It was that look of brotherly exasperation seen at a million family dinner tables. All along the subcommittee dais, eyeballs rolled heavenward as the congressman from California talked.
The thing about congressional democracy is that every offbeat and dissonant voice may be laughed at, but it must be heard. So they listened to Rep. William E. Dannemeyer, a Republican evangelist of fiscal restraint.
He was badgering the witnesses, key government officials in biomedical research, as much as he was lecturing his congressional brethren for handing blank checks to the National Institutes of Health.
Madness" is how Dannemeyer described it. "We load up your wheelbarrow with more money than you can spend. What is the limit?"
Dr. Julius B. Richmond, assistant secretary for health at the Department of Health, Education and Welfare, explained that President Carter was proposing $3.6 billion for NIH in fiscal 1981. Dr. Donald S. Fredrickson, NIH director, nodded in agreement.
Dannemeyer still wasn't satisfied. In other words, he said, "What you spend is what you need."
It was not just the hot combativeness of Dannemeyer's rhetoric that made his colleagues squirm. It was his target.
You just don't talk to NIH like that in Congress; over the years, these health research institutes have developed a special protected status.
Most agencies have two masters in each house of Congress. They look to both an authorizing and an appropriations committee. One sets boundaries for their activities, the other provides -- or does not provide -- the necessary funds. There is often a kind of isometric tension between these authorizing and appropriating arms.
But for reasons not entirely clear to all, the 11 institutes that make up NIH have somehow grown up outside the authorizing process. Now Dannemeyer's unit -- the House Commerce subcommittee on health and environment, chaired by Henry A. Waxman (D-Calif.) -- is seeking in a deferential way to reassert its authorizing jurisdiction. And predictably, it is running into resistance.
NIH and the diease associations that lobby for more research money have become extremely comfortable with friendly treatment at the appropriations committees. New questions raised by unfamiliar faces on an authorizing committee are discomfiting.

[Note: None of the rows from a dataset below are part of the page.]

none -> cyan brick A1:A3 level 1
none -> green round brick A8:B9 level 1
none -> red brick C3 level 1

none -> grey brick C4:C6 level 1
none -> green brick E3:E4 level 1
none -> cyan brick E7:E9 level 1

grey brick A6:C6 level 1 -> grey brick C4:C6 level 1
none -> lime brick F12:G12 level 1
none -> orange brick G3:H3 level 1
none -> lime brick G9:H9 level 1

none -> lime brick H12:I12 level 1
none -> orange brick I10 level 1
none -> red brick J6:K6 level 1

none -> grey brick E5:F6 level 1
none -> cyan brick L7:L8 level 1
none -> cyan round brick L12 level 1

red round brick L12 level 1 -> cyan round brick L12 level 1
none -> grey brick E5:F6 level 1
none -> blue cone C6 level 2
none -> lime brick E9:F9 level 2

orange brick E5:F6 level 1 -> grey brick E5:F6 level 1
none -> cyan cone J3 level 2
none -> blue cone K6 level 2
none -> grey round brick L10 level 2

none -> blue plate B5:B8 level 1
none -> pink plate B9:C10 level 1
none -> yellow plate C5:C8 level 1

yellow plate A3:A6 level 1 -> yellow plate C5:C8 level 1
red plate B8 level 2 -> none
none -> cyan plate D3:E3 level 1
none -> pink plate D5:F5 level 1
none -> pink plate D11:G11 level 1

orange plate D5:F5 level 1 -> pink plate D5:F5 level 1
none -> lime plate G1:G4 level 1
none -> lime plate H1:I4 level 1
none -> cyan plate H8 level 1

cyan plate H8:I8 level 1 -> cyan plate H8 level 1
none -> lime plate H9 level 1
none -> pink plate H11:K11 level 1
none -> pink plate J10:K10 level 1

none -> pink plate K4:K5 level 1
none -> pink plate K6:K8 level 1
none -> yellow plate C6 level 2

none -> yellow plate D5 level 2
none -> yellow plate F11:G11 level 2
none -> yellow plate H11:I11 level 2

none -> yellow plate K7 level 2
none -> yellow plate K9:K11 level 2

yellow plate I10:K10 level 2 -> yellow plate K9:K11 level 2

Waxman himself acknowledged that he is "a little intimidated by NIH," and says "I'm not sure we can give it the oversight it requires."
"NIH has not had to live by the two-committee process," Waxman said. "There is some feeling here at the Interstate and Foreign Commerce Committee that we don't know what is going on at NIH."
That would change with legislation approved by Waxman's subcommittee last week. His Health Research Act of 1980 would establish authorizations and funding levels for each of the institutes. A similar bill is moving through the Senate health subcommittee, and final congressional approval of a composite bill is likely this year.
The intent, Waxman said, is to allow the authorizing committees "to look at the priorities on research dollars, to look at internal priorities, to provide more openness . . . to set out a coherent way for Congress to deal with NIH."
Interestingly, and not at all surprisingly, the Waxman bill has provoked heavy opposition in the Carter administration, at NIH and in the powerful biomedical research network that spans the country.
Among those opposing the Waxman bill before it was modified somewhat during subcommittee markups was HEW Secretary Patricia Roberts Harris.
In an interview last month, Harris said she had seen no resistance at NIH to the idea of more oversight by Congress. "Everybody in government feels they ought to be left alone," she said, "but I am always optimistic that they will understand ultimately they'll be better off not being left alone."
This month, however, in a letter to the committee, Harris provided eight single-spaced pages of resistance to the Waxman proposals. Her position, put briefly, was that the bill would be too intrusive.
"The administration resisted us," Waxman said. "And the refusal of Dr. Richmond and Dr. Fredrickson to comment on the bill at our hearings meant the administration had clamped down on NIH people so they would have a common front. I was not particularly pleased by that."
Among the critics of Waxman and his subcommittee is the Association of American Medical Colleges, speaking for 126 schools and over 400 major teaching hospitals -- important beneficiaries of the research and training grant money NIH doles out.
A Waxman proposal that NIH contracts, which are an occasional source of scandal and mismanagement, undergo the same quality review as research grants drew a bitter blast.
Speaking for AAMC, Dr. Robert W. Berliner, dean of medicine at Yale University, said such review would be "appallingly disruptive" and "a major and completely unwarranted intrusion on the authorities and responsibilities of full-time federal officials."
The American Academy of Dermatology took it even further, but caught the essence of the sacred-cow status that NIH and biomedical research have attained on Capitol Hill.
The academy said the proposal to review and reauthorize each institute and its spending would attract a new group of busy legislators "whose understanding of the needs cannot possibly be sophisticated as those legislators who have dealth with the appropriations process for many years."
That is not the way to win political hearts and minds.
Henry Waxman and his subcommittee, by no means enemies or even very vigorous critics of NIH and research, are a little stunned by it all. "We really are only asserting our support and our role in the process without opposing what they are doing," Waxman said. "I just think biomedical research should not be a life unto itself."